Parece que la formación naranja va a plantear su campaña demostrando a la ciudadanía la utilidad de su voto, la diferencia notable que puede haber entre tener de vicepresidente al señor Edmundo Bal o tener a la señora Rocío Monasterio y parece ser, que, además, y pienso que con buen criterio, ha decidido dejar en un segundo plano las críticas a y descalificaciones a sus adversarios y centrarse, nunca mejor dicho, en propuestas, ideas y reformas para mejorar la vida de los madrileños.

En definitiva y, en resumen:

  • La victoria de Ayuso en las elecciones parece inevitable, salvo sorpresa mayúscula.
  • La posibilidad de victoria del bloque de izquierdas en Madrid está muy alejada de la realidad hoy.
  • Lo que estaría en cuestión sería la gobernabilidad, es decir, si Ayuso podrá gobernar en solitario, para lo cual necesitaría la mayoría absoluta, algo que por el momento ninguna encuesta le concede, o necesitará apoyarse en otra formación (Vox o Ciudanos).
  • Y por último faltaría por ver como el resultado final de todo esto influye en la política y cuáles son los efectos a corto plazo (posibles adelantos electorales en otras comunidades autónomas o, incluso, a nivel nacional).
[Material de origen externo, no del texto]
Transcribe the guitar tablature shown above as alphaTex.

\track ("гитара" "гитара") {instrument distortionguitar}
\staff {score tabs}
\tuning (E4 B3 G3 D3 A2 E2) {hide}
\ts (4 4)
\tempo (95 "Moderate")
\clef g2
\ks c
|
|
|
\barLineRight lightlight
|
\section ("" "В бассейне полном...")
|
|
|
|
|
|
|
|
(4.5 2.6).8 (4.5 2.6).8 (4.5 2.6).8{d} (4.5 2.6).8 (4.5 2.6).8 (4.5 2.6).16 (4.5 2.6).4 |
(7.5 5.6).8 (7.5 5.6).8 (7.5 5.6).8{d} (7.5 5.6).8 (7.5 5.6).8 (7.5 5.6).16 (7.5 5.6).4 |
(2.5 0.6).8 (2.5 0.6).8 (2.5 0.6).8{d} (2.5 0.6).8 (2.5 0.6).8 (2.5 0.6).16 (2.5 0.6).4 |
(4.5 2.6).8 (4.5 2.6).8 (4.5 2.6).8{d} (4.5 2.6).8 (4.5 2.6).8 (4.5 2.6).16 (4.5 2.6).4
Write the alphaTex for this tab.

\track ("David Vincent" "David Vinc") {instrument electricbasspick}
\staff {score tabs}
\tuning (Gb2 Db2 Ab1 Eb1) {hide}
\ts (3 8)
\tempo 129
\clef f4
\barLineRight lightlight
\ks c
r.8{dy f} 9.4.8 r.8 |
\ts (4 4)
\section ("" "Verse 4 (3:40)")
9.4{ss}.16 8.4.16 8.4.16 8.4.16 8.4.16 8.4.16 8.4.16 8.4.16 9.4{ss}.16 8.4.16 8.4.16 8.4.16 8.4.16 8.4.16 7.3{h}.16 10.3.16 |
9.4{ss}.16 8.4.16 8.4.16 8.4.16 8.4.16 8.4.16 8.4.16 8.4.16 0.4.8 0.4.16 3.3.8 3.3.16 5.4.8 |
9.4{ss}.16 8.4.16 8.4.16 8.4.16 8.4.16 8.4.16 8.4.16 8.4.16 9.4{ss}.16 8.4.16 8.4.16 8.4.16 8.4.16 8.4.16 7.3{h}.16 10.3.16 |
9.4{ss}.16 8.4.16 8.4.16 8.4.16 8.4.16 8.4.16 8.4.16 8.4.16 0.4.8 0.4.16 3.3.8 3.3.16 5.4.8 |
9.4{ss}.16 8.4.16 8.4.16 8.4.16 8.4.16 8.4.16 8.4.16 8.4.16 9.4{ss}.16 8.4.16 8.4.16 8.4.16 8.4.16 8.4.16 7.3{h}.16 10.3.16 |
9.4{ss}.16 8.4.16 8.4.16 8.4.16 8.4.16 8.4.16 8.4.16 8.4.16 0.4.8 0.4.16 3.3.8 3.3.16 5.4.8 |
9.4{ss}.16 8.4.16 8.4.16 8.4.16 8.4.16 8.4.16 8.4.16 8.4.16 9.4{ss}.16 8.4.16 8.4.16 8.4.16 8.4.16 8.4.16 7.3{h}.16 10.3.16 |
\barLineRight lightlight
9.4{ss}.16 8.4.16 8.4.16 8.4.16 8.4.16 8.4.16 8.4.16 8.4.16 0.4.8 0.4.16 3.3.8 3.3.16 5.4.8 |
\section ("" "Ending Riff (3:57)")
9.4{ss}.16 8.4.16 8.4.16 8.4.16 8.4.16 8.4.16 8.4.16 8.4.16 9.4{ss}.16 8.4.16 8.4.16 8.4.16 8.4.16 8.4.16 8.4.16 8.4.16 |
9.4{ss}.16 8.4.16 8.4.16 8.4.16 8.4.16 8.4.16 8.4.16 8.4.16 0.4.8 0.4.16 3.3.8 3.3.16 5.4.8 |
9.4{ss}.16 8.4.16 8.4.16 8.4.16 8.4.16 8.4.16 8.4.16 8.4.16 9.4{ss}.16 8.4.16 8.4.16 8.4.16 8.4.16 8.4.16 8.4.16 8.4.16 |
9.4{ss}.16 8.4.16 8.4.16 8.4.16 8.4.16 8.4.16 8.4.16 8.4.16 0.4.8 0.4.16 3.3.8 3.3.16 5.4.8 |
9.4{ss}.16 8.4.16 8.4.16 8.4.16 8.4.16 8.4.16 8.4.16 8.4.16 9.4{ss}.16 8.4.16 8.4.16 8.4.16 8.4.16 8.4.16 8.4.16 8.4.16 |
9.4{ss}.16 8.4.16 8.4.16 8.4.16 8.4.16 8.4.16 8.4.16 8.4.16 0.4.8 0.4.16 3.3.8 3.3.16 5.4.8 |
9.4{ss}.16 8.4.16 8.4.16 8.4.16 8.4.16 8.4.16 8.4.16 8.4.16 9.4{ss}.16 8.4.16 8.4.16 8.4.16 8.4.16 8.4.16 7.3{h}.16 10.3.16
Continuaremos atentos a los hechos más relevantes y a las encuestas y volveremos a escribir un nuevo capítulo de este apasionante proceso electoral que puede marcar el futuro político de España en los próximos años, porque perder o ganar Madrid no es sólo ganar o perder una batalla, puede significar ganar o perder la guerra, metafóricamente hablando.